Example: Connecting Parameters to a BackgroundTask function block

VAR
    sqParameters : SHD.SharedQueue;
    itfActionProvider : AJM.IAsyncActionProvider (* := myActionProvider *);
    bgtBackgroundTask : AJM.BackgroundTask := (
        tgTaskGroup:='IEC-Tasks',
        anAppName:='Application',
        tnTaskName:='BackgroundTask',
        usiTaskPrio:=10,
        udiTaskInterval:=50000,
        itfParams := sqParameters,
        itfAction := itfActionProvider
    );
END_VAR

To feed the BackgroundTask with new parameters the call of the method ISharedQueue.Enqueue is necessary. The related paramter structure is behind the itfNode reference.

INTERFACE IQueueableNode EXTENDS __SYSTEM.IQueryInterface

METHOD NodeDispose
PROPERTY GET IsNodeValid : BOOL

Behind the IQueueableNode any proper implementation is possible. Thus the parameter structure is freely customizable and can be very well adapted to special requirements.

FUNCTION_BLOCK Parameter IMPLEMENTS SHD.IQueueableNode
VAR_INPUT
    (* Any required data structure *);
END_VAR

The method NodeDispose and the property IsNodeValid are utilized to handle resource management and provide the possibility to mark a parameter set as not valid any more while it is staying in the queue.

The Background Task’s Result

The SHD.ISharedArea interface is defined in the “SharedData Utilities” library. The implementation behind provides a consistent transport of data structures for example between multiple cores of a processor.

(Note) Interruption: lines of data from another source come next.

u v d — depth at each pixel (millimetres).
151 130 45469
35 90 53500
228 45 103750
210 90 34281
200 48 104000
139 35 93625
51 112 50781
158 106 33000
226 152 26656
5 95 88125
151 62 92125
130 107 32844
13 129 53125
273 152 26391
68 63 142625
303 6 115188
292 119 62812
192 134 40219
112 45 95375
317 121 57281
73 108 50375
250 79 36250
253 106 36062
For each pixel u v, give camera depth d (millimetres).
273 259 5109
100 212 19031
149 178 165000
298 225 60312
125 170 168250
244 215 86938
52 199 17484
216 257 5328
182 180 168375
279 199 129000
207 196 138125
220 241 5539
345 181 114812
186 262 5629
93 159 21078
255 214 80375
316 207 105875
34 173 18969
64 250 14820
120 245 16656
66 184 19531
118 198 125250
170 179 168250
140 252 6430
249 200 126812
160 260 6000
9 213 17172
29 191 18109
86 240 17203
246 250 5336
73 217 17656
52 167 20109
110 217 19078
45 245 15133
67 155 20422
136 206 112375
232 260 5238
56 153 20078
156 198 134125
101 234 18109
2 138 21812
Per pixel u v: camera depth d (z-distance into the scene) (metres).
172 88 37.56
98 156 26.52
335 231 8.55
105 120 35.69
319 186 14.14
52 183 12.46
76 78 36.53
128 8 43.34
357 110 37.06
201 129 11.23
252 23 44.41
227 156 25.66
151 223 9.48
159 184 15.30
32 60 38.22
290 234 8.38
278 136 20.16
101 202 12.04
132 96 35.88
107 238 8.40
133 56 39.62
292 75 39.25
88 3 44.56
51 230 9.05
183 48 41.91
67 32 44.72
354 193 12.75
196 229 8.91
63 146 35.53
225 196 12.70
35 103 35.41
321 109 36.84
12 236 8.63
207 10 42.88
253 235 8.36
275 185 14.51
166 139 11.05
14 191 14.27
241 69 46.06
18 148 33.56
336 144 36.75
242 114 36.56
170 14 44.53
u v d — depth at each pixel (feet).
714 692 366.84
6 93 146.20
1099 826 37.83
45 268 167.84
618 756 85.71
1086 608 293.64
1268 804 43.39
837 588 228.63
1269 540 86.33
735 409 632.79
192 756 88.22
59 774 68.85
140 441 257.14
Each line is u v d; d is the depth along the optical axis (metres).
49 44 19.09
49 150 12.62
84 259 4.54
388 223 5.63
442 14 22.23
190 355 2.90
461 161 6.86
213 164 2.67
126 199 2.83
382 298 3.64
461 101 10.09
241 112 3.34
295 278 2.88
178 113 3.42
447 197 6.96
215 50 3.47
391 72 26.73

INTERFACE ISharedArea EXTENDS __SYSTEM.IQueryInterface

METHOD AreaSetObserver : ISharedAreaObserver
VAR_INPUT
    itfAreaObserver : ISharedAreaObserver;
END_VAR
VAR_OUTPUT
    eErrorID : ERROR;
END_VAR

One possible implementation of SHD.ISharedAreaObserver can be the SHD.SharedQueue which is defined in the “SharedData Utilities” library.

Example: Handling the results of a BackgroundTask function block

VAR
    sqResults : SHD.SharedQueue;
    xObserved : BOOL;
    itfNode : SHD.IQueueableNode;
    eErrorID : SHD.ERROR;
    bgtBackgroundTask : AJM.BackgroundTask;
END_VAR

bgtBackgroundTask();

IF bgtBackgroundTask.xBusy THEN
    IF NOT xObserved THEN
        bgtBackgroundTask.itfResult.AreaSetObserver(sqResult);
        xObserved := TRUE;
    END_IF

    itfNode := sqResult.Dequeue(eErrorID=>eErrorID);
    __QUERYINTERFACE(itfNode, itfSharedAreaRef);
    IF itfSharedAreaRef <> 0 THEN

        (* Process the results *)

        itfNode.NodeDispose();
        itfNode := 0;
        itfSharedAreaRef := 0;
    END_IF
END_IF

Note

With CODESYS V3.5 SP13 a new operator is available.

__CurrentTask

It gives access to a structure containing two members:

  • TaskIndex and

  • pTaskInfo.

TaskIndex is a zerobased index identifying the task, pTaskInfo can be assigned to a POINTER TO Task_Info2 from the CmpIecTask library to get detailed information about the executing task.

Using the IecTaskGetCurrent function was until today the usual way to get information about the currently running task.